Interior Designer Allison Jaffe Brings Sophisticated Balance to 80s-Era Residence
The house’s entryway staircase was recently awarded first place at the ASID Design Excellence Awards for most unique design
Many interior designers prefer working on projects for new builds, where the architect leads the construction, and the design is on a fresh canvas. However, Allison Jaffe enjoys the challenge of remodeling older homes because she’s fully responsible for all of the decisions from start to finish. She creates construction drawings, collaborates with the clients on design selections and then works alongside the contractor to make sure it’s all implemented accordingly.
Allison embraces the responsibility and creativity involved with giving new life to an older home.

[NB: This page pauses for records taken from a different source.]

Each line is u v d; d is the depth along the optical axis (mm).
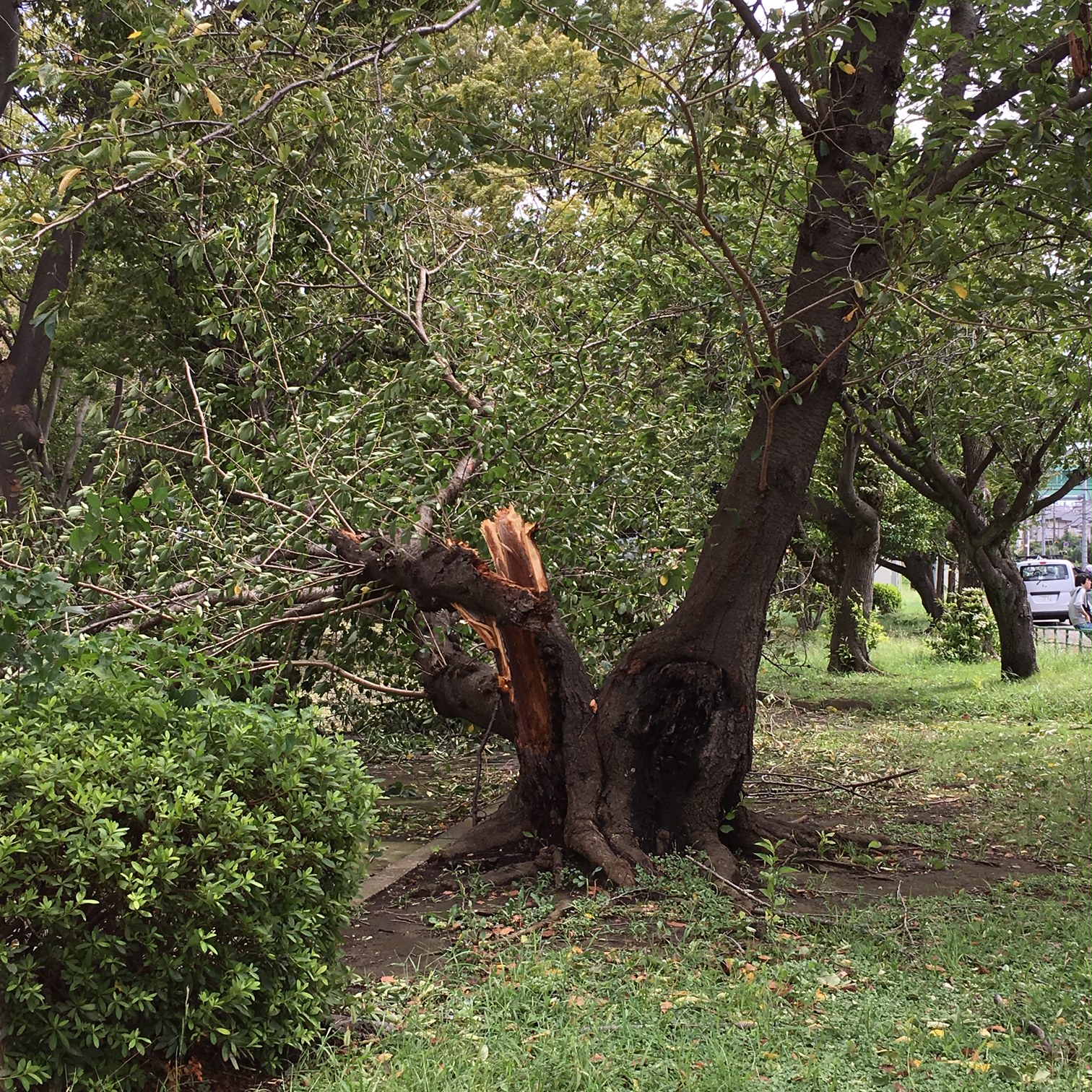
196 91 5316
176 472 8539
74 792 3252
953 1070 3422
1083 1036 3693
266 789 3791
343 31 6473
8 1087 3004
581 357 7820
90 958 3219
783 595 14281
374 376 8156
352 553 6809
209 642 6551
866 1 5020
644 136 6770
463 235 8984
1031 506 18578
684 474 8523
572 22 4926
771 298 8383
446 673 7609
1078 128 5723
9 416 12742
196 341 10398
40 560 6293
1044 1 5797
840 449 18312
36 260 12055
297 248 8703
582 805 6125
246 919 3502
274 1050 3648
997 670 19344
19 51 10461
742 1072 3383
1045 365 11156
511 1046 3621
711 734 6184
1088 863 6266
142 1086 3346
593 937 4852
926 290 6254
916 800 8430
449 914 5289
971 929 4887
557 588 7723
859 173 6188
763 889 5648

Allison originally studied neuropsychology at the University of Pittsburgh, so her background in the sciences likely contributes to her structured approach to tackling complex projects. When she did find her calling for interior design while working at an architectural temp agency after college, she immediately knew she wanted to focus on residential design. She went back to school almost immediately, and has now been designing since 2006.
One example of her more recent work is a home in the Great Hills neighborhood of northwest Austin. The homeowners, moving from San Francisco, had purchased a house that hadn’t been renovated since its original construction in the 80s. As professionals with no children, they wanted to settle down in a space that felt sophisticated but also homey.
Their biggest goal for the renovation was to open up the main area so that the entry and the kitchen were not closed off from each other. Allison designed an open staircase that brought the homeowners’ dream to life. The wall was removed so that light from the front door now seeps through the staircase beams and into the kitchen.
“I have the ability to stamp my construction drawings so my plans can go through the permitting process,” says Allison. She consults a structural engineer for load-bearing changes but can design and lead the architectural work, like the staircase in this case, all on her own. Oftentimes with remodels, problems can come up mid-project. “It’s imperative that we partner with really good contractors who know how to best manage remodels given all the factors,” says Allison.
The color blue, one that the couple gravitated toward in the original concepts, is also integrated throughout the space, from the blue cabinets to the mural Allison sourced for the dining room.
“I love that the couple was more adventurous,” she says. “It’s withheld, but there are some fun pops. You wouldn’t think it’s sitting in the Great Hills neighborhood of Austin.”
Because the kitchen was very small, they had to get creative to open up the space and make it functional. They removed the island, which was too invasive, added a wall and window where there was once a door, and then a countertop below the window that became a functional dining area with room for stools underneath. Allison designed a custom unit for all of the homeowners’ kitchen supplies, since the homeowner is an avid cook. The doors to the makeshift pantry open up and slide back so that they can store and then easily access all the contents.
The whole project took about six months, and all were thrilled with the end result. The entryway staircase was awarded first place at the ASID Design Excellence Awards last month for most unique design. Allison says that remodels like this are so gratifying to bring to life. “I get to give the house a whole new life and really pay respect to the home.”